## Prompt 1
In the Spark SQL aggregation passage, which physical operator is selected when the aggregate expressions meet the conditions for neither HashAggregateExec nor ObjectHashAggregateExec?

The last blog post explains the Aggregation strategy for generating physical plans for aggregate operations. I will continue with this topic to look into the details of the physical aggregate operators supported by Spark SQL.
As explained in the last blog post, a logical aggregate operator can be transformed into a physical plan consisting of multiple physical aggregate stages. The Aggregation strategy plans the physical aggregate plan depending on the type of aggregate expressions.
For each physical aggregate stage, a physical aggregate operator is generated. The diagram below describes the logic the Aggregation strategy takes to choose a physical operator. Compared to a sort-based aggregate operator, a hash-based aggregate operator is preferred as it does not require additional sorting operation as a prerequisite. Especially, the HashAggregateExec operator uses off-heap memory for storing the aggregate buffer hash map which offers reduced GC.
To qualify for being able to use the HashAggregateExec, the aggregateExpressions extracted from the aggregate logical plan cannot contain any aggBufferAttribute with the immutable data type. Here is the list of mutable data types supported by Spark.
If any aggregateFunction in the aggregateExpressions is a TypedImperativeAggregate (which uses user-defined java object as internal aggregation buffer) and the useObjectHashAggregation flag is set to true, the ObjectHashAggregateExec operator is selected.
When the aggregateExpressions do not meet the conditions for being able to use the HashAggregateExec operator and the ObjectHashAggregateExec operator, the SortAggregateExec operator is selected. In addition, the HashAggregateExec operator and ObjectHashAggregateExec operator will fall back to using sort-based aggregation when there is no efficient memory for the hash-based operators.
In this blog post, I will explain the SortAggregateExec first, and cover the HashAggregateExec operator and the ObjectHashAggregateExec operator in the next blog post.
The SortAggregateExec uses a sort-based aggregation approach that requires the rows to be sorted by the grouping key so that that the rows with the same grouping key are placed next to each other. Therefore, the aggregate operator just needs to loop through all rows one by one and aggregate based on the grouping key.
Let’s take an example to walk through how the SortAggregateExec operator works. At the high level, a dataset needs to be first reshuffled by the grouping key to have the rows with the same grouping key are placed into the same partition. Within each partition, the rows will need to be sorted by the grouping key so that the rows with the same grouping key are placed next to each other.
Once the rows are sorted, the aggregate operator can start to process the rows for the physical aggregation. Internally, for each partition, a SortBasedAggregationIterator is created for evaluating the aggregate functions.

## Available data
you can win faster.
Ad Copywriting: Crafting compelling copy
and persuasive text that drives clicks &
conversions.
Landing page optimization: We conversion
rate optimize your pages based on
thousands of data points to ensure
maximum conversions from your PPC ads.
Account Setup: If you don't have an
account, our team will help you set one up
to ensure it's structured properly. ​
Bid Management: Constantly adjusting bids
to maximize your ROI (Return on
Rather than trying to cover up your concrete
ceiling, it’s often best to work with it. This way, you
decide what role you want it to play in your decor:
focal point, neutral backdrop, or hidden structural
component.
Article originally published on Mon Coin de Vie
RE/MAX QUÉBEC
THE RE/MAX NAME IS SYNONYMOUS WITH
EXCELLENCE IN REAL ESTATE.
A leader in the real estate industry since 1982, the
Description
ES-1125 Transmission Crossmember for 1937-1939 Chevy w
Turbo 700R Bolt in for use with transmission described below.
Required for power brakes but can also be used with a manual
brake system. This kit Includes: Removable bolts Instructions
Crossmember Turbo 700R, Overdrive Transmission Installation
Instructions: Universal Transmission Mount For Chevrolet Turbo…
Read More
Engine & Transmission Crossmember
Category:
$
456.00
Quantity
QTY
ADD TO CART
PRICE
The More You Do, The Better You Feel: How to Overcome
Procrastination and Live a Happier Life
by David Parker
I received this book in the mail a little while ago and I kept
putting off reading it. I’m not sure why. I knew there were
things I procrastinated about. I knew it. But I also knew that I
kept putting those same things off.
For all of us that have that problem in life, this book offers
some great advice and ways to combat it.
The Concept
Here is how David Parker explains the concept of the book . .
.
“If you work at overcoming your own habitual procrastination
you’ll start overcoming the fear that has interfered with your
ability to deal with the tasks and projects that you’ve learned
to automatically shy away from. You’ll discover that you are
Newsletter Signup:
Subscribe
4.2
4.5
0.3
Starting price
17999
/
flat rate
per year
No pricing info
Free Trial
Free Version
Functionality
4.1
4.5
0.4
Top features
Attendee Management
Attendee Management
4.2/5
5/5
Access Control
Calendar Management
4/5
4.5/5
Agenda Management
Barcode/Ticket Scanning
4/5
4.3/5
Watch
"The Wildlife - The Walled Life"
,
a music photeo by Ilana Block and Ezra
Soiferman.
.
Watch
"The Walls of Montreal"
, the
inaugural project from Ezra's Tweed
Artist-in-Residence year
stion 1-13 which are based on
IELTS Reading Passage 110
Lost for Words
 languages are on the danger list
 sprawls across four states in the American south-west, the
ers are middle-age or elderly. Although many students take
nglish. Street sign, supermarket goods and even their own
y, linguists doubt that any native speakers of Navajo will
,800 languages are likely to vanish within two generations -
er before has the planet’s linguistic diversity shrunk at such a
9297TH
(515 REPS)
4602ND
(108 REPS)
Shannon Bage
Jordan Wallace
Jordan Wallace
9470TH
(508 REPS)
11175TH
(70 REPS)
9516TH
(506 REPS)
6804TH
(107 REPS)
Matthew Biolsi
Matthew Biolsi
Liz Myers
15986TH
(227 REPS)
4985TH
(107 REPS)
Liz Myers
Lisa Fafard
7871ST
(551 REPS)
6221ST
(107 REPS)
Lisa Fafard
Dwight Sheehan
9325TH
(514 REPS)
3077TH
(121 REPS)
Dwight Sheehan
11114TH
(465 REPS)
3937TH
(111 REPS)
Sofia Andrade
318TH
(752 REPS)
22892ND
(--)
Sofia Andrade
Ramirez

## Prompt 2
Reproduce the listing from its first line through the line containing "account, our team will help you set one up", with both of those lines included.

## Expected answer 1
The SortAggregateExec operator is selected.

## Expected answer 2
you can win faster.
Ad Copywriting: Crafting compelling copy
and persuasive text that drives clicks &
conversions.
Landing page optimization: We conversion
rate optimize your pages based on
thousands of data points to ensure
maximum conversions from your PPC ads.
Account Setup: If you don't have an
account, our team will help you set one up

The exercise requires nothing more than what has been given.